Tuesday, February 26, 2008

We'll be in SO much trouble!


I got a new cat yesterday. To those of you who know me this will come as an utter and complete shock. No, I’ve never liked cats much, but here’s the deal. Craig is gone a lot right now. He’s super busy and I thought it would be fun to have someone to hang out with. I LOVE dogs, but they are so high maintenance. Basically I need someone to chill with when Craig is gone and someone who can be completely abandoned when Craig is home. Child? No. Friend? No. Dog? No. Basically I’m left with either a cat or a person who is not my friend but whom I pay to hang out with me at night. Humane Society—here we come!
So, Craig and I headed over to the Humane Society and found my new buddy who we’ve bizarrely named “Couch Kitty”. The explanation is long enough to warrant its own post. So, I don’t have a real picture of her yet, but here’s the picture from the Humane Society’s website.
(At this point I’m going to launch into a completely different topic, so humor me and be sure to note the caption on the photo.)


We are going to be in so much trouble when she turns 16

It is a proven fact that parents think their kids are the cutest kids on God’s green (well, technically blue, green, brown, red) earth. The thing that boggles my mind about this is that they notice this folly in other parents, but are completely oblivious to it in themselves.
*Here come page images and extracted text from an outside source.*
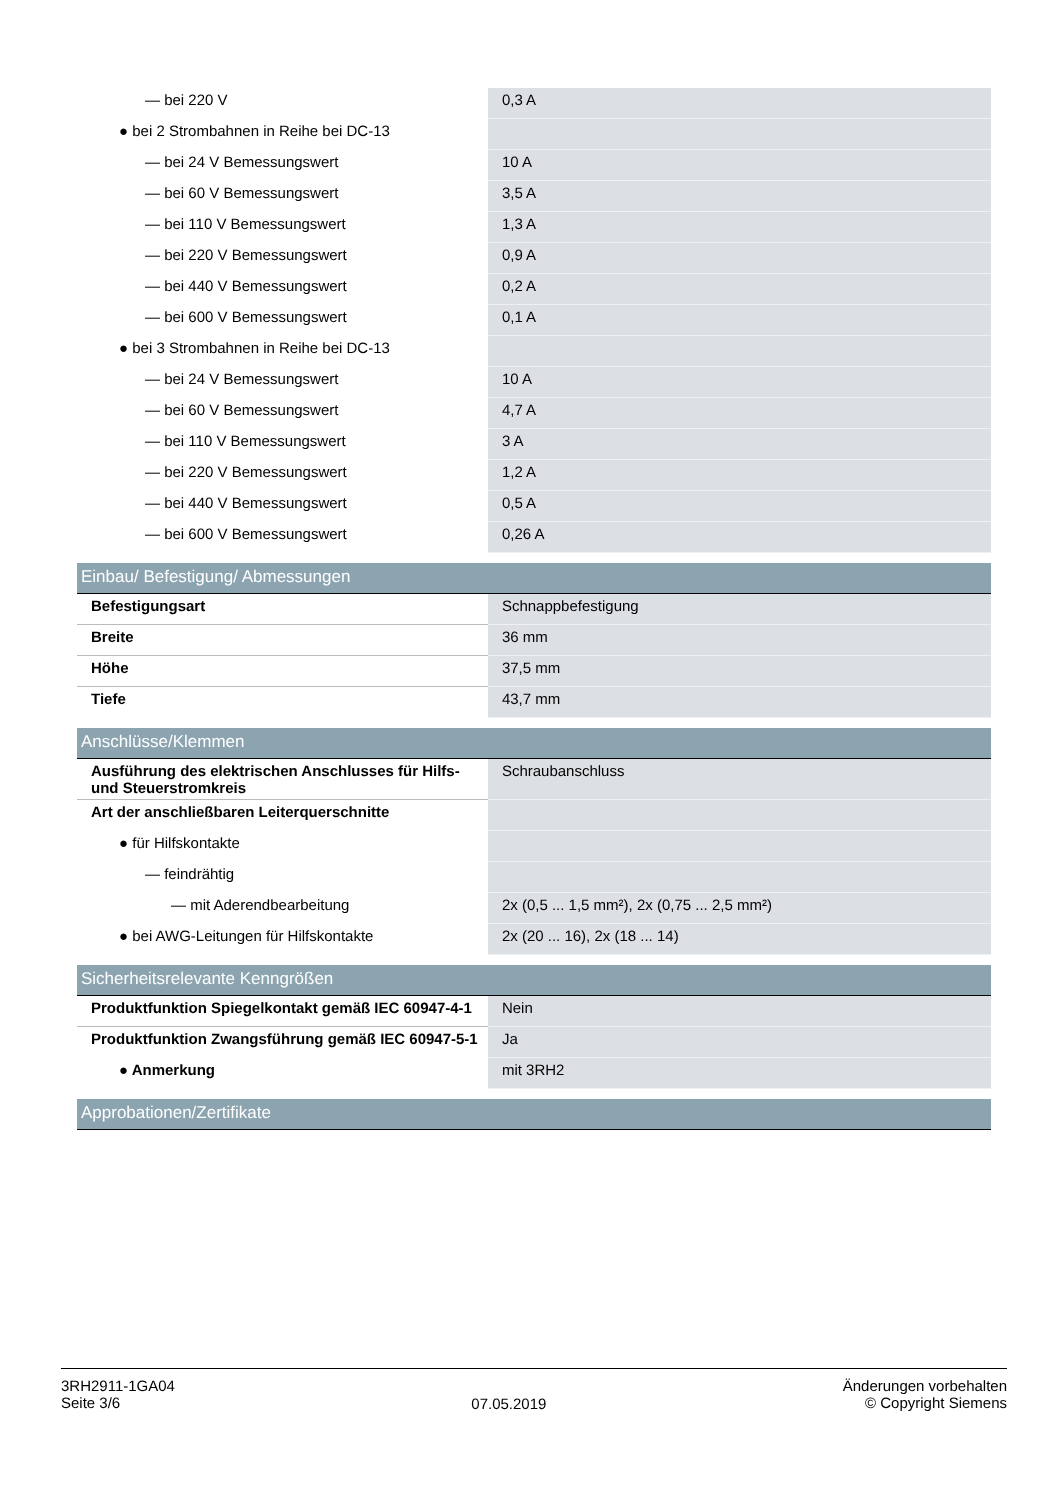| — bei 220 V | 0,3 A |
| ● bei 2 Strombahnen in Reihe bei DC-13 | |
| — bei 24 V Bemessungswert | 10 A |
| — bei 60 V Bemessungswert | 3,5 A |
| — bei 110 V Bemessungswert | 1,3 A |
| — bei 220 V Bemessungswert | 0,9 A |
| — bei 440 V Bemessungswert | 0,2 A |
| — bei 600 V Bemessungswert | 0,1 A |
| ● bei 3 Strombahnen in Reihe bei DC-13 | |
| — bei 24 V Bemessungswert | 10 A |
| — bei 60 V Bemessungswert | 4,7 A |
| — bei 110 V Bemessungswert | 3 A |
| — bei 220 V Bemessungswert | 1,2 A |
| — bei 440 V Bemessungswert | 0,5 A |
| — bei 600 V Bemessungswert | 0,26 A |
| Einbau/ Befestigung/ Abmessungen | |
| Befestigungsart | Schnappbefestigung |
| Breite | 36 mm |
| Höhe | 37,5 mm |
| Tiefe | 43,7 mm |
| Anschlüsse/Klemmen | |
| Ausführung des elektrischen Anschlusses für Hilfs- und Steuerstromkreis | Schraubanschluss |
| Art der anschließbaren Leiterquerschnitte | |
| ● für Hilfskontakte | |
| — feindrähtig | |
| — mit Aderendbearbeitung | 2x (0,5 ... 1,5 mm²), 2x (0,75 ... 2,5 mm²) |
| ● bei AWG-Leitungen für Hilfskontakte | 2x (20 ... 16), 2x (18 ... 14) |
| Sicherheitsrelevante Kenngrößen | |
| Produktfunktion Spiegelkontakt gemäß IEC 60947-4-1 | Nein |
| Produktfunktion Zwangsführung gemäß IEC 60947-5-1 | Ja |
| ● Anmerkung | mit 3RH2 |
| Approbationen/Zertifikate | |
3RH2911-1GA04
Seite 3/6
07.05.2019
Änderungen vorbehalten
© Copyright Siemens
I spent some time yesterday morning looking at several blogs belonging to mothers who all think that their children are the cutest out there.

One thing that absolutely makes my skin crawl, my blood boil, my vomit rise, is when mothers post pictures with the caption “we are going to be in so much trouble when she turns 16”. Okay, so stick with me for a second while I walk you through the two disgusting things about this caption.

Most girls look like their moms, right? So, basically what a mom is saying in a round about way is: you know how you just said how much she looks like me? Well, think about how hot I am and how much guys want me and yep, guys are going to want her too. So, problem #1 with this caption? Mom is conceited.

Next problem. Kids don’t think much about their sex appeal when they are still pre-school aged, so really, why are their parents? It is SO—creepy childhood beauty queen—to post these photos on the internet of their kid dressed up with jewelry, makeup and hair done. There’s problem #2—mom is making suggestions about her 4 year old daughter’s sexuality.


Alright, this post could be taken pretty seriously, so don’t freak out on me—if you’ve ever scrolled to the bottom of my page you’ve seen my favorite quote which is “Look for the ridiculous in everything and you will find it.” I know I don’t know what I’m talking about since I’m not a mother. I don’t have kids so, no, I’m not capable of understanding your logic. People are constantly imparting that bit of wisdom upon me!

So, as for me, I’m sticking with Couch Kitty. She’s spayed, and I’m pretty sure she’s not a virgin, so I don’t think I have to worry much about the boy cats down the street wanting to hook up with her. Oh, and for the record, she’s the cutest kitty on God’s green earth.